Leafy greens are especially risky because we love eating them raw.
Staying safe with your greens
By practicing a little common sense you can still safely consume your greens (sorry kids) without risking food poisoning.
- Don’t buy salad mixes in packs where any of the product appears brown or spoilt.
- Wash thoroughly and then, just to be on the safe side, give it another rinse off. Lettuce and similar leafy vegetables can benefit from a spinner to remove any impurities and the occasional wormy passenger.
- Ensure you prepare your raw vegetable dishes well away from any raw meat or fish.
- When dining out, reconsider that Ceasar salad. Cooked food in public areas is always far safer than raw food.
- Buffets with pre-prepared salads that have been left to stand out for a period of time should also be avoided.
5. The humble Egg
One of our favorite foods, we use eggs to bake, to coat, to fry to poach, to scramble and they’re often found as an accompaniment in dishes.

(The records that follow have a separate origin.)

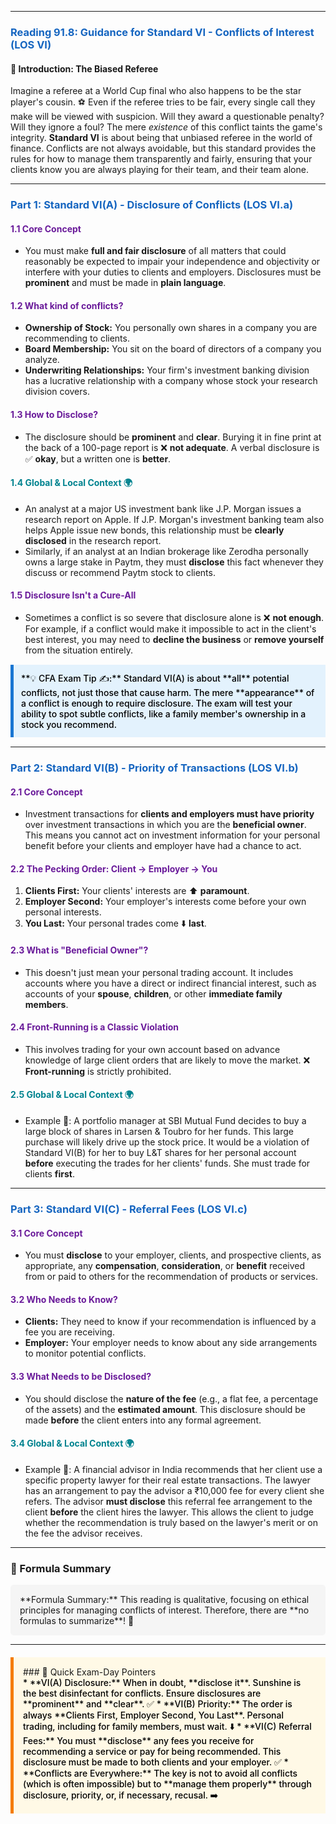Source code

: -----
### <span style="color: #1565C0;">Reading 91.8: Guidance for Standard VI - Conflicts of Interest (LOS VI)</span>

#### 🎯 Introduction: The Biased Referee

Imagine a referee at a World Cup final who also happens to be the star player's cousin. ⚽ Even if the referee tries to be fair, every single call they make will be viewed with suspicion. Will they award a questionable penalty? Will they ignore a foul? The mere *existence* of this conflict taints the game's integrity. **Standard VI** is about being that unbiased referee in the world of finance. Conflicts are not always avoidable, but this standard provides the rules for how to manage them transparently and fairly, ensuring that your clients know you are always playing for their team, and their team alone.

-----

### <span style="color: #1565C0;">Part 1: Standard VI(A) - Disclosure of Conflicts (LOS VI.a)</span>

#### <span style="color: #6A1B9A;">1.1 Core Concept</span>
* You must make **full and fair disclosure** of all matters that could reasonably be expected to impair your independence and objectivity or interfere with your duties to clients and employers. Disclosures must be **prominent** and must be made in **plain language**.

#### <span style="color: #6A1B9A;">1.2 What kind of conflicts?</span>
* **Ownership of Stock:** You personally own shares in a company you are recommending to clients.
* **Board Membership:** You sit on the board of directors of a company you analyze.
* **Underwriting Relationships:** Your firm's investment banking division has a lucrative relationship with a company whose stock your research division covers.

#### <span style="color: #6A1B9A;">1.3 How to Disclose?</span>
* The disclosure should be **prominent** and **clear**. Burying it in fine print at the back of a 100-page report is ❌ **not adequate**. A verbal disclosure is ✅ **okay**, but a written one is **better**.

#### <span style="color: #00838F;">1.4 Global & Local Context 🌍</span>
* An analyst at a major US investment bank like J.P. Morgan issues a research report on Apple. If J.P. Morgan's investment banking team also helps Apple issue new bonds, this relationship must be **clearly disclosed** in the research report.
* Similarly, if an analyst at an Indian brokerage like Zerodha personally owns a large stake in Paytm, they must **disclose** this fact whenever they discuss or recommend Paytm stock to clients.

#### <span style="color: #6A1B9A;">1.5 Disclosure Isn't a Cure-All</span>
* Sometimes a conflict is so severe that disclosure alone is ❌ **not enough**. For example, if a conflict would make it impossible to act in the client's best interest, you may need to **decline the business** or **remove yourself** from the situation entirely.

<div style="background-color: #E3F2FD; border-left: 5px solid #1976D2; padding: 12px; margin: 15px 0;">
<div style="color: #000000; font-weight: 500;">
**💡 CFA Exam Tip ✍️:** Standard VI(A) is about **all** potential conflicts, not just those that cause harm. The mere **appearance** of a conflict is enough to require disclosure. The exam will test your ability to spot subtle conflicts, like a family member's ownership in a stock you recommend.
</div>
</div>

-----

### <span style="color: #1565C0;">Part 2: Standard VI(B) - Priority of Transactions (LOS VI.b)</span>

#### <span style="color: #6A1B9A;">2.1 Core Concept</span>
* Investment transactions for **clients and employers must have priority** over investment transactions in which you are the **beneficial owner**. This means you cannot act on investment information for your personal benefit before your clients and employer have had a chance to act.

#### <span style="color: #6A1B9A;">2.2 The Pecking Order: Client → Employer → You</span>
  1. **Clients First:** Your clients' interests are ⬆️ **paramount**.
  2. **Employer Second:** Your employer's interests come before your own personal interests.
  3. **You Last:** Your personal trades come ⬇️ **last**.

#### <span style="color: #6A1B9A;">2.3 What is "Beneficial Owner"?</span>
* This doesn't just mean your personal trading account. It includes accounts where you have a direct or indirect financial interest, such as accounts of your **spouse**, **children**, or other **immediate family members**.

#### <span style="color: #6A1B9A;">2.4 Front-Running is a Classic Violation</span>
* This involves trading for your own account based on advance knowledge of large client orders that are likely to move the market. ❌ **Front-running** is strictly prohibited.

#### <span style="color: #00838F;">2.5 Global & Local Context 🌍</span>
* Example 🧮: A portfolio manager at SBI Mutual Fund decides to buy a large block of shares in Larsen & Toubro for her funds. This large purchase will likely drive up the stock price. It would be a violation of Standard VI(B) for her to buy L&T shares for her personal account **before** executing the trades for her clients' funds. She must trade for clients **first**.

-----

### <span style="color: #1565C0;">Part 3: Standard VI(C) - Referral Fees (LOS VI.c)</span>

#### <span style="color: #6A1B9A;">3.1 Core Concept</span>
* You must **disclose** to your employer, clients, and prospective clients, as appropriate, any **compensation**, **consideration**, or **benefit** received from or paid to others for the recommendation of products or services.

#### <span style="color: #6A1B9A;">3.2 Who Needs to Know?</span>
* **Clients:** They need to know if your recommendation is influenced by a fee you are receiving.
* **Employer:** Your employer needs to know about any side arrangements to monitor potential conflicts.

#### <span style="color: #6A1B9A;">3.3 What Needs to be Disclosed?</span>
* You should disclose the **nature of the fee** (e.g., a flat fee, a percentage of the assets) and the **estimated amount**. This disclosure should be made **before** the client enters into any formal agreement.

#### <span style="color: #00838F;">3.4 Global & Local Context 🌍</span>
* Example 🧮: A financial advisor in India recommends that her client use a specific property lawyer for their real estate transactions. The lawyer has an arrangement to pay the advisor a ₹10,000 fee for every client she refers. The advisor **must disclose** this referral fee arrangement to the client **before** the client hires the lawyer. This allows the client to judge whether the recommendation is truly based on the lawyer's merit or on the fee the advisor receives.

-----

### 🧪 Formula Summary

<div style="background-color: #F5F5F5; padding: 15px; border-radius: 5px; margin: 10px 0;">
**Formula Summary:**  
This reading is qualitative, focusing on ethical principles for managing conflicts of interest. Therefore, there are **no formulas to summarize**! 🎉
</div>

-----

<div style="background-color: #FFF9E6; border-left: 5px solid #F57C00; padding: 15px; margin: 20px 0;">
### 🎯 Quick Exam-Day Pointers

<div style="color: #000000; font-weight: 500;">
* **VI(A) Disclosure:** When in doubt, **disclose it**. Sunshine is the best disinfectant for conflicts. Ensure disclosures are **prominent** and **clear**. ✅
* **VI(B) Priority:** The order is always **Clients First, Employer Second, You Last**. Personal trading, including for family members, must wait. ⬇️
* **VI(C) Referral Fees:** You must **disclose** any fees you receive for recommending a service or pay for being recommended. This disclosure must be made to both clients and your employer. ✅
* **Conflicts are Everywhere:** The key is not to avoid all conflicts (which is often impossible) but to **manage them properly** through disclosure, priority, or, if necessary, recusal. ➡️
</div>
</div>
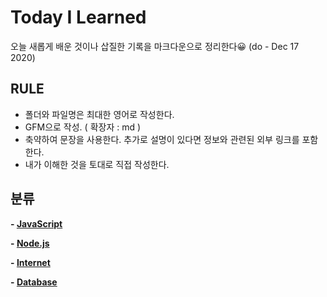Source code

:# Today I Learned

오늘 새롭게 배운 것이나 삽질한 기록을 마크다운으로 정리한다😀 (do - Dec 17 2020)    
  
    
      
## RULE

 - 폴더와 파일명은 최대한 영어로 작성한다.
 - GFM으로 작성. ( 확장자 : md )
 - 축약하여 문장을 사용한다. 추가로 설명이 있다면 정보와 관련된 외부 링크를 포함한다.
 - 내가 이해한 것을 토대로 직접 작성한다.
 
## 분류

__- [JavaScript](https://github.com/honghyunin/TIL/blob/main/JavaScript/javascript.md "자바스크립트 개념 or 문법")__

__- [Node.js](https://github.com/honghyunin/TIL/blob/main/node.js/nodejs.md "node.js 개념")__

__- [Internet](https://github.com/honghyunin/TIL/blob/main/Internet/Internet.md "Internet 개념")__

__- [Database](https://github.com/honghyunin/TIL/blob/main/DataBase/DataBase.md "Database 개념")__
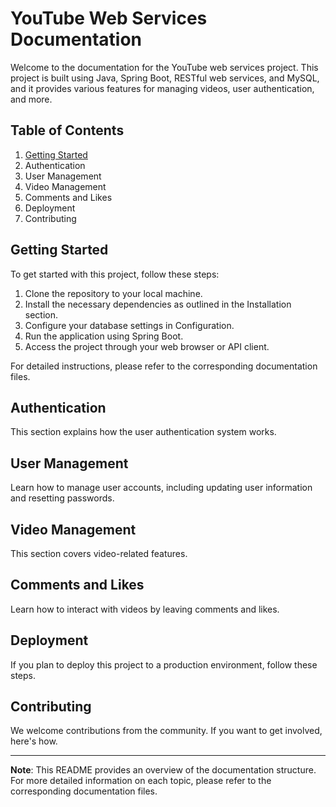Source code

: # YouTube Web Services Documentation

Welcome to the documentation for the YouTube web services project. This project is built using Java, Spring Boot, RESTful web services, and MySQL, and it provides various features for managing videos, user authentication, and more.

## Table of Contents

1. [Getting Started](#getting-started)
2. Authentication
3. User Management
4. Video Management
5. Comments and Likes
6. Deployment
7. Contributing

## Getting Started

To get started with this project, follow these steps:

1. Clone the repository to your local machine.
2. Install the necessary dependencies as outlined in the Installation section.
3. Configure your database settings in Configuration.
4. Run the application using Spring Boot.
5. Access the project through your web browser or API client.

For detailed instructions, please refer to the corresponding documentation files.

## Authentication

This section explains how the user authentication system works.

## User Management

Learn how to manage user accounts, including updating user information and resetting passwords.

## Video Management

This section covers video-related features.

## Comments and Likes

Learn how to interact with videos by leaving comments and likes.

## Deployment

If you plan to deploy this project to a production environment, follow these steps.

## Contributing

We welcome contributions from the community. If you want to get involved, here's how.

---

**Note**: This README provides an overview of the documentation structure. For more detailed information on each topic, please refer to the corresponding documentation files.

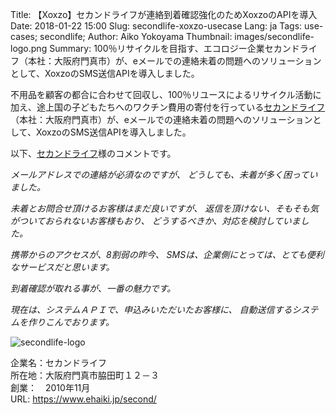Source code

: Title: 【Xoxzo】セカンドライフが連絡到着確認強化のためXoxzoのAPIを導入
Date: 2018-01-22 15:00
Slug: secondlife-xoxzo-usecase
Lang: ja
Tags: use-cases; secondlife; 
Author: Aiko Yokoyama
Thumbnail: images/secondlife-logo.png
Summary: 100％リサイクルを目指す、エコロジー企業セカンドライフ（本社：大阪府門真市）が、eメールでの連絡未着の問題へのソリューションとして、XoxzoのSMS送信APIを導入しました。

不用品を顧客の都合に合わせて回収し、100％リユースによるリサイクル活動に加え、途上国の子どもたちへのワクチン費用の寄付を行っている[セカンドライフ](https://www.ehaiki.jp/second/)（本社：大阪府門真市）が、eメールでの連絡未着の問題へのソリューションとして、XoxzoのSMS送信APIを導入しました。

以下、[セカンドライフ](https://www.ehaiki.jp/second/)様のコメントです。

_メールアドレスでの連絡が必須なのですが、
どうしても、未着が多く困っていました。_

_未着とお問合せ頂けるお客様はまだ良いですが、
返信を頂けない、そもそも気がついておられないお客様もおり、
どうするべきか、対応を検討していました。_

_携帯からのアクセスが、8割弱の昨今、
SMSは、企業側にとっては、とても便利なサービスだと思います。_

_到着確認が取れる事が、一番の魅力です。_

_現在は、システムＡＰＩで、申込みいただいたお客様に、
自動送信するシステムを作りこんでおります。_

![secondlife-logo](/images/secondlife-logo.png)

企業名：セカンドライフ<br>
所在地：大阪府門真市脇田町１２－３<br>
創業：　2010年11月<br>
URL: https://www.ehaiki.jp/second/
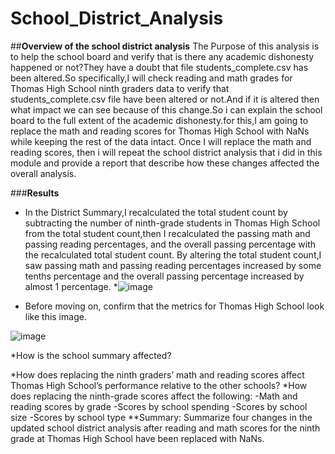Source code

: # School_District_Analysis

##**Overview of the school district analysis**
The Purpose of this analysis is to help the school board and verify that is there any academic dishonesty happened or not?They have a doubt that file  students_complete.csv has been altered.So specifically,I will check reading and math grades for Thomas High School ninth graders data to verify that students_complete.csv file have been altered or not.And if it is altered then what impact we can see because of this change.So i can explain the school board to the full extent of the academic dishonesty.for this,I am going to replace the math and reading scores for Thomas High School with NaNs while keeping the rest of the data intact. Once I will replace the math and reading scores, then i will repeat the school district analysis that i did in this module and provide a report that describe how these changes affected the overall analysis.  


###**Results**

* In the District Summary,I recalculated the total student count by subtracting the number of ninth-grade students in Thomas High School from the total student count,then I recalculated the passing math and passing reading percentages, and the overall passing percentage with the recalculated total student count. By altering the total student count,I saw passing math and passing reading percentages increased by some tenths percentage and the overall passing percentage increased by almost 1 percentage.
*![image](https://user-images.githubusercontent.com/90277142/136707242-693d96f5-998f-4818-a953-c24b10d25b73.png)


* Before moving on, confirm that the metrics for Thomas High School look like this image.

![image](https://user-images.githubusercontent.com/90277142/136707221-d045ae8f-3922-4311-b278-d88d29e26bff.png)

*How is the school summary affected?


*How does replacing the ninth graders’ math and reading scores affect Thomas High School’s performance relative to the other schools?
*How does replacing the ninth-grade scores affect the following:
   -Math and reading scores by grade
   -Scores by school spending
   -Scores by school size
   -Scores by school type
**Summary: Summarize four changes in the updated school district analysis after reading and math scores for the ninth grade at Thomas High School have been replaced with NaNs.
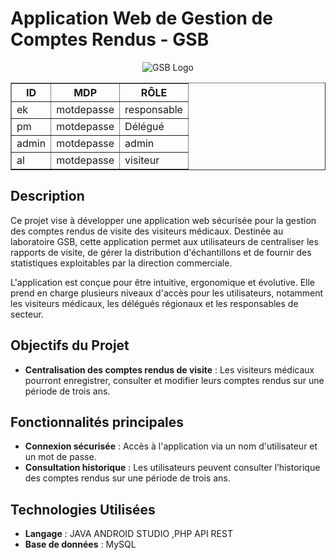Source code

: # Application Web de Gestion de Comptes Rendus - GSB

<p align="center">
  <img src="https://kevinechallier.fr/gsb/assets/images/GSB-logo.png" alt="GSB Logo">
</p>

<table border="1">
    <thead>
        <tr>
            <th>ID</th>
            <th>MDP</th>
            <th>RÔLE</th>
        </tr>
    </thead>
    <tbody>
        <tr>
            <td>ek</td>
            <td>motdepasse</td>
            <td>responsable</td>
        </tr>
        <tr>
            <td>pm</td>
            <td>motdepasse</td>
            <td>Délégué</td>
        </tr>
        <tr>
            <td>admin</td>
            <td>motdepasse</td>
            <td>admin</td>
        </tr>
        <tr>
            <td>al</td>
            <td>motdepasse</td>
            <td>visiteur</td>
        </tr>
    </tbody>
</table>


## Description

Ce projet vise à développer une application web sécurisée pour la gestion des comptes rendus de visite des visiteurs médicaux. Destinée au laboratoire GSB, cette application permet aux utilisateurs de centraliser les rapports de visite, de gérer la distribution d'échantillons et de fournir des statistiques exploitables par la direction commerciale.

L'application est conçue pour être intuitive, ergonomique et évolutive. Elle prend en charge plusieurs niveaux d'accès pour les utilisateurs, notamment les visiteurs médicaux, les délégués régionaux et les responsables de secteur.

## Objectifs du Projet

- **Centralisation des comptes rendus de visite** : Les visiteurs médicaux pourront enregistrer, consulter et modifier leurs comptes rendus sur une période de trois ans.

## Fonctionnalités principales

- **Connexion sécurisée** : Accès à l'application via un nom d'utilisateur et un mot de passe.
- **Consultation historique** : Les utilisateurs peuvent consulter l’historique des comptes rendus sur une période de trois ans.

## Technologies Utilisées

- **Langage** : JAVA ANDROID STUDIO ,PHP API REST
- **Base de données** : MySQL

Cooked, particularly well-cooked eggs don’t pose a problem. It’s raw or undercooked eggs that can lead to food poisoning and occasionally, even death.
How do eggs make you sick?
It’s our old friend Salmonella, once again. Eggs can carry Salmonella bacteria, which can contaminate both the eggshell and the inside of the egg. In the 1970s and 1980s, contaminated eggs were a major source of Salmonella poisoning in the US, but since 1990, improvements have been made in egg processing and production, which has led to fewer Salmonella outbreaks.
Despite improvements in production, each year Salmonella-contaminated eggs cause about 79,000 cases of food poisoning and 30 deaths, according to the US Food and Drug Administration (FDA).
Staying safe with eggs
Avoid buying dirty eggs. That’s always a clear sign of possible contamination with Salmonella. Clean eggs aren’t a guarantee, but you’re far safer and ideally look for pasteurized eggs.
If you are going to eat your eggs raw, you should only ever purchase pasteurized eggs.
Always ensure your eggs are well cooked at a high temperature. If you tend to like your eggs runny then you’re potentially leaving a window open for the Salmonella. Again, consider rather purchasing pasteurized eggs.
Free-range eggs are often a far healthier alternative to caged eggs, but remember to wash off the eggs thoroughly and cook properly.